- [Task instructions]:
Copy word for word the part of the items below that opens with the line containing "Log entry concerning" and closes with the end of the items. Leave the pictures out.

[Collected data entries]
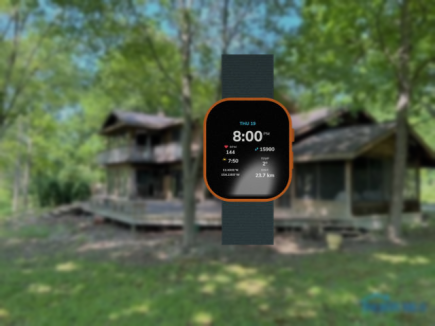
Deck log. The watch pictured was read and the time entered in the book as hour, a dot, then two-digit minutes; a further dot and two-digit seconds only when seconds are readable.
8.00
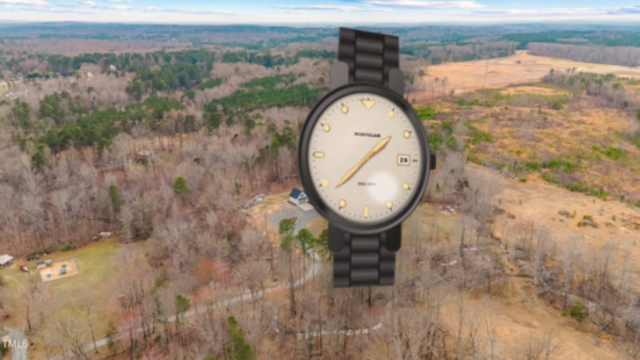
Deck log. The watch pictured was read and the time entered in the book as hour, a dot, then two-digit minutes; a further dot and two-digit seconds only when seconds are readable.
1.38
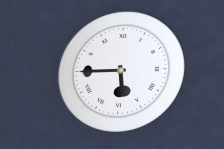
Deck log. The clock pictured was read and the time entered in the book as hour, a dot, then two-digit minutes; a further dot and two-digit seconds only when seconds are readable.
5.45
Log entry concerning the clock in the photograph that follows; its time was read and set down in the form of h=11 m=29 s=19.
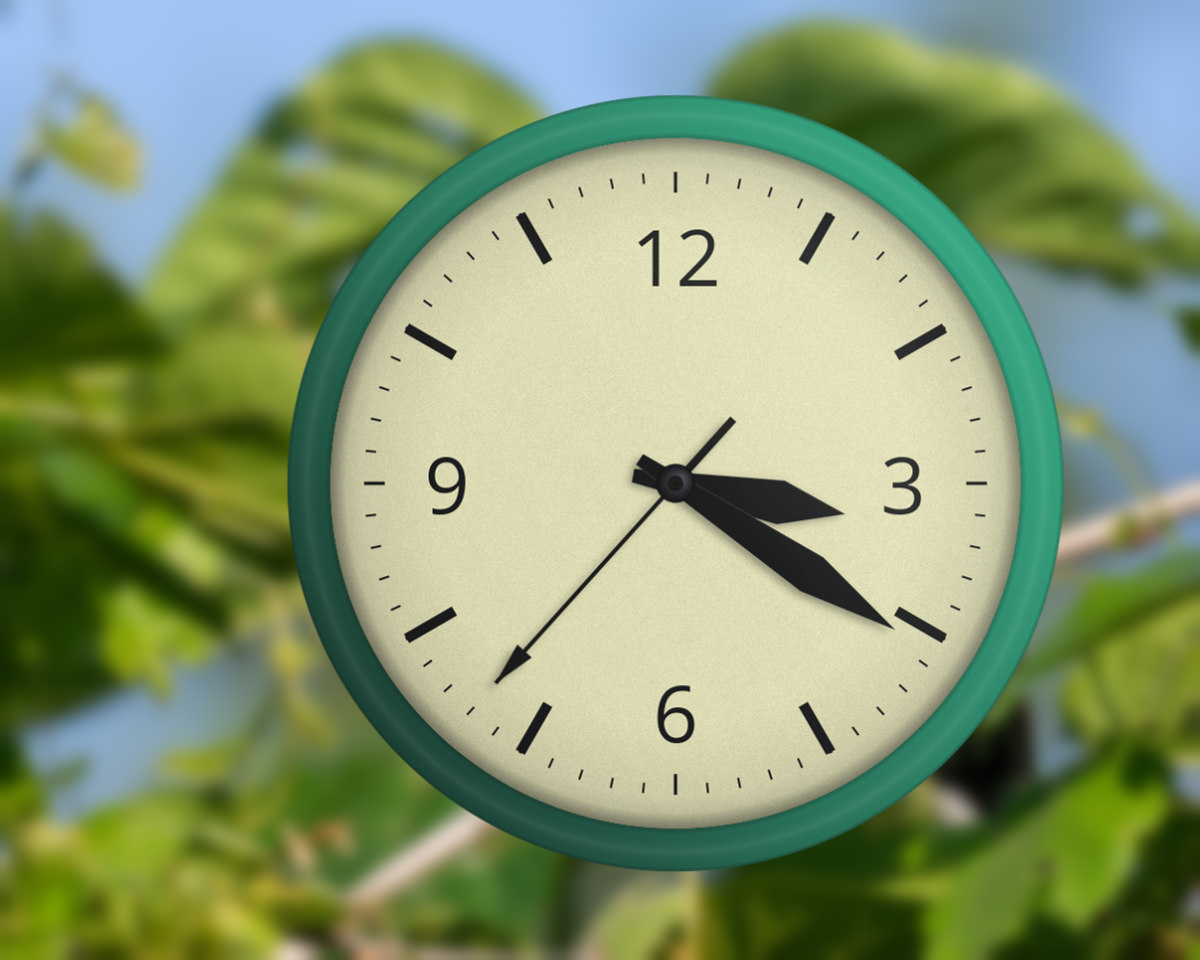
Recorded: h=3 m=20 s=37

- [Result of the task]:
Log entry concerning the clock in the photograph that follows; its time was read and set down in the form of h=11 m=29 s=19.
Recorded: h=3 m=20 s=37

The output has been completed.